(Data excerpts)
· · · · · · ·

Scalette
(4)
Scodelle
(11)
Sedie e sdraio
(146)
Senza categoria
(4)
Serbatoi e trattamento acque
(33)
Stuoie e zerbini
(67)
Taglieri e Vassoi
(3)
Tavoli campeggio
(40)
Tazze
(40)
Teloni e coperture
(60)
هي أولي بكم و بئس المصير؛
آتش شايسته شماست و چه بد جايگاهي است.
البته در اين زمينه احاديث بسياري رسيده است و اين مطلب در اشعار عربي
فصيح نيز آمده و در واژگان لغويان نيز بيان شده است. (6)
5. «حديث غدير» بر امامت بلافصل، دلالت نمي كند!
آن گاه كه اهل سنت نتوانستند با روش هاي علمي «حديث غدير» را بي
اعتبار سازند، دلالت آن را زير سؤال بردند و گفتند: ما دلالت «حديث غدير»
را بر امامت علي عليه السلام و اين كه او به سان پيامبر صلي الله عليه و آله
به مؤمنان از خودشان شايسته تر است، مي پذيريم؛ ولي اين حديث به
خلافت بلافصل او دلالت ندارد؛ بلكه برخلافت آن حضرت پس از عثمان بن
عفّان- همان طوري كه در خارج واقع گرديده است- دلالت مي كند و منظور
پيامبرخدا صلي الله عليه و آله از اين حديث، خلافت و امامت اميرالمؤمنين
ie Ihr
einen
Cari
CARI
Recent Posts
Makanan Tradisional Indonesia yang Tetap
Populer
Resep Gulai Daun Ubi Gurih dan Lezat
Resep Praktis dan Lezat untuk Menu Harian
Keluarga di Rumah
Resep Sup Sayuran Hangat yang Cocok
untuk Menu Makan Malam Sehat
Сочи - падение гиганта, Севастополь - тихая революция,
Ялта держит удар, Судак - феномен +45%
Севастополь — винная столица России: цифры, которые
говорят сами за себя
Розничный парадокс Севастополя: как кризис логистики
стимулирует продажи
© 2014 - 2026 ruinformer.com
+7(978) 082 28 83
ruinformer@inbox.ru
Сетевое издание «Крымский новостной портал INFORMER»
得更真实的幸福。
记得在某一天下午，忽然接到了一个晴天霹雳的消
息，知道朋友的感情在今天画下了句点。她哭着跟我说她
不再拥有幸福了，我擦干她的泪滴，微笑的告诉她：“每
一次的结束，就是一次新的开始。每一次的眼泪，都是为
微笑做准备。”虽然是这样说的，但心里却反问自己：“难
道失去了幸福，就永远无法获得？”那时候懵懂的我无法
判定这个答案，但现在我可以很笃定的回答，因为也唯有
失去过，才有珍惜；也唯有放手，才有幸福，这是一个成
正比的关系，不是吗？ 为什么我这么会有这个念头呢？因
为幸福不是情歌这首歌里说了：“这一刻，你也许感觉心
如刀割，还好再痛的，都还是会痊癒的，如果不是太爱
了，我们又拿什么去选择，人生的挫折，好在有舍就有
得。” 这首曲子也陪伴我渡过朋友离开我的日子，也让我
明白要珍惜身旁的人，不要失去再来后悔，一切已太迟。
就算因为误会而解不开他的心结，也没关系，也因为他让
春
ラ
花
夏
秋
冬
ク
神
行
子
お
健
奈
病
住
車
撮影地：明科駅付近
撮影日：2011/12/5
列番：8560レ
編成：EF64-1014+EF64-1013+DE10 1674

· · · · · · ·

# [PROBLEM DETAILS]
What needs duplicating is the run of lines from the one containing "记得在某一天下午，忽然接到了一个晴天霹雳的消" through the last line of the entries above, exact and complete.

# [EXERCISE RESULT]
记得在某一天下午，忽然接到了一个晴天霹雳的消
息，知道朋友的感情在今天画下了句点。她哭着跟我说她
不再拥有幸福了，我擦干她的泪滴，微笑的告诉她：“每
一次的结束，就是一次新的开始。每一次的眼泪，都是为
微笑做准备。”虽然是这样说的，但心里却反问自己：“难
道失去了幸福，就永远无法获得？”那时候懵懂的我无法
判定这个答案，但现在我可以很笃定的回答，因为也唯有
失去过，才有珍惜；也唯有放手，才有幸福，这是一个成
正比的关系，不是吗？ 为什么我这么会有这个念头呢？因
为幸福不是情歌这首歌里说了：“这一刻，你也许感觉心
如刀割，还好再痛的，都还是会痊癒的，如果不是太爱
了，我们又拿什么去选择，人生的挫折，好在有舍就有
得。” 这首曲子也陪伴我渡过朋友离开我的日子，也让我
明白要珍惜身旁的人，不要失去再来后悔，一切已太迟。
就算因为误会而解不开他的心结，也没关系，也因为他让
春
ラ
花
夏
秋
冬
ク
神
行
子
お
健
奈
病
住
車
撮影地：明科駅付近
撮影日：2011/12/5
列番：8560レ
編成：EF64-1014+EF64-1013+DE10 1674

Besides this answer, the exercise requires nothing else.